Il primo cittadino sei tu
Una settimana fa, il primo marzo, si celebrava il primo sciopero dei lavoratori stranieri, con cortei e manifestazioni in tutta Italia, Milano compresa (qui il nostro reportage).
Nella nostra città, sono molti, infatti, gli stranieri occupati presso fabbriche o famiglie come badanti o colf. E sono molti anche gli stranieri costretti a lavorare in nero, sfruttati da imprenditori senza scrupoli - spesso gli stessi che puntano il dito contro gli extracomunitari - e dalle organizzazioni criminali che di fatto gestiscono realtà come l'ortomercato di via Lombroso.
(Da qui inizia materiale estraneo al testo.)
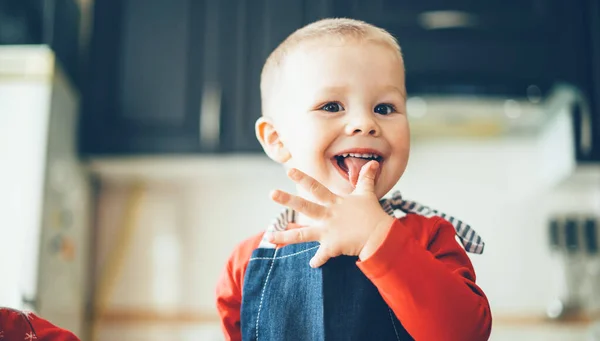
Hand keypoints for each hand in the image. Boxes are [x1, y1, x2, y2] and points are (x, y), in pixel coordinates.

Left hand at [267, 161, 394, 267]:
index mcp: (334, 203)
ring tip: (268, 237)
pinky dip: (317, 260)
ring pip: (302, 234)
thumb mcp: (367, 194)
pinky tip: (312, 264)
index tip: (289, 171)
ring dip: (285, 237)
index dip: (303, 178)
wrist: (381, 236)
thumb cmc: (373, 214)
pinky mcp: (332, 247)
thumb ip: (366, 179)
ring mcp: (328, 232)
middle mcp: (328, 216)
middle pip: (305, 206)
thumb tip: (373, 163)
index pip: (316, 187)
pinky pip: (321, 256)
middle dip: (287, 200)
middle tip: (271, 193)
I caporali italiani, egiziani e marocchini controllano - come riporta Repubblica - anche il racket dei bancali, un commercio vantaggioso in quanto vengono raccolti gratuitamente da manodopera sottopagata per essere rivenduti a una cifra che varia dai 50 centesimi ai 3 euro.
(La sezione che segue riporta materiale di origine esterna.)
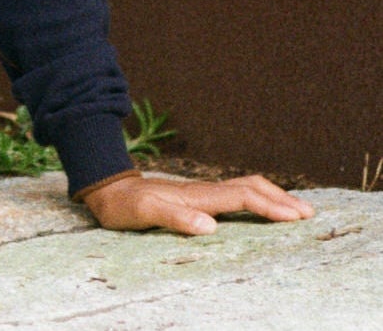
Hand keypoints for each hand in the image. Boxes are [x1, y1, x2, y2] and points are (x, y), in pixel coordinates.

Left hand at [83, 173, 314, 234]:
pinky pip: (234, 194)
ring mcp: (201, 192)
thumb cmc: (123, 205)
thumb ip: (174, 218)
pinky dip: (256, 198)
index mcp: (197, 196)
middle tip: (308, 214)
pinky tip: (260, 207)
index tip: (295, 218)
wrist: (106, 188)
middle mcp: (203, 191)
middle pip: (250, 187)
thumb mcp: (142, 213)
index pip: (242, 198)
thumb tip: (210, 227)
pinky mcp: (196, 198)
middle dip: (280, 198)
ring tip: (296, 210)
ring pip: (244, 188)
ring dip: (272, 196)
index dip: (270, 207)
Di questo business abusivo ora è a conoscenza anche il gestore dell'ortomercato, la Sogemi, dopo la segnalazione della Ies (Impresa etica sociale), cooperativa satellite della Casa della Carità che ospita persone in difficoltà per reinserirle nel lavoro.
La Sogemi nel 2008 aveva autorizzato la Ies con i suoi dipendenti - sette tra rom, romeni e nordafricani - a operare all'interno dell'ortomercato, per raccogliere i bancali rotti da sistemare e rivendere.
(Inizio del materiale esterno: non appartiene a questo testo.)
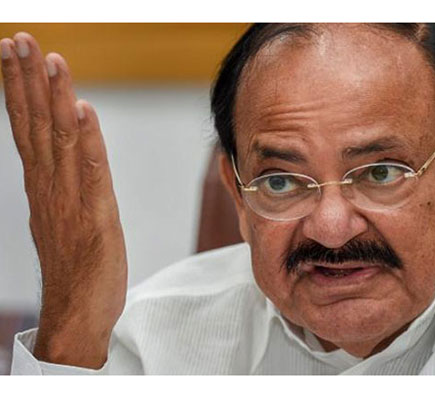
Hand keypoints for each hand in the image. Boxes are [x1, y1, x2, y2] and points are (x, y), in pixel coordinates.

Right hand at [1, 33, 126, 368]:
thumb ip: (60, 181)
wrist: (76, 313)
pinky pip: (91, 172)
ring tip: (50, 60)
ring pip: (60, 141)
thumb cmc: (74, 265)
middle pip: (37, 125)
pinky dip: (88, 141)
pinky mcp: (96, 217)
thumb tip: (61, 148)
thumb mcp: (62, 214)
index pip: (28, 127)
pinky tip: (84, 111)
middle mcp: (50, 186)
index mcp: (43, 183)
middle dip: (29, 80)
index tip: (12, 51)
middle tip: (22, 39)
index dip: (20, 88)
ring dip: (55, 99)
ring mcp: (70, 200)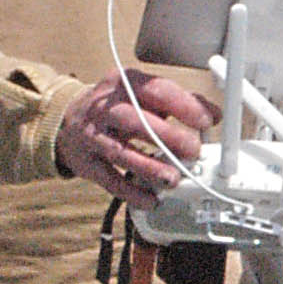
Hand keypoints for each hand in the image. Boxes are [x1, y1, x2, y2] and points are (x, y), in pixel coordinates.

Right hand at [56, 73, 215, 207]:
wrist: (68, 120)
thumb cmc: (117, 107)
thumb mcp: (143, 94)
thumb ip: (179, 102)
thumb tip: (214, 114)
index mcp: (123, 83)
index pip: (156, 90)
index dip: (183, 106)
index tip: (206, 121)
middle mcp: (104, 108)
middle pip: (136, 121)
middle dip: (169, 138)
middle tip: (194, 151)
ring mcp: (92, 136)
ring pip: (121, 152)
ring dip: (150, 168)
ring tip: (174, 179)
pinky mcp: (85, 163)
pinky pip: (109, 179)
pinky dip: (131, 191)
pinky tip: (151, 199)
Don Massimo Mapelli, della Casa della Carità - riporta Repubblica - spiega:
"I rom sanno lavorare il legno perché costruiscono le baracche nei campi. Abbiamo chiesto di poter lavorare all’Ortomercato perché lì ogni giorno vengono abbandonati centinaia di bancali"
Peccato, però, che una volta arrivati sul posto, gli operai della Ies non hanno potuto svolgere il loro lavoro in quanto minacciati da un gruppetto di personaggi poco raccomandabili.
Don Mapelli racconta:
"Ce ne siamo andati. Abbiamo chiesto un incontro con la Sogemi, abbiamo riprovato scortati dai vigili, e siamo riusciti a caricare un camion con 180 bancali. Gli agenti hanno anche identificato due ragazzi che cercano di prendere le pedane. Ma potevamo essere scortati ogni giorno dai vigili?(...) Un’azienda pubblica, controllata dal Comune, che non ha il controllo della legalità sul proprio territorio. E questa volta a chiedere il rispetto delle regole sono rom ed extracomunitari, quelli che l’irregolarità sono riusciti faticosamente a lasciarsela alle spalle".
Nonostante la Sogemi abbia preso atto della situazione, per gli operai della Ies l'ortomercato è ancora zona off limits.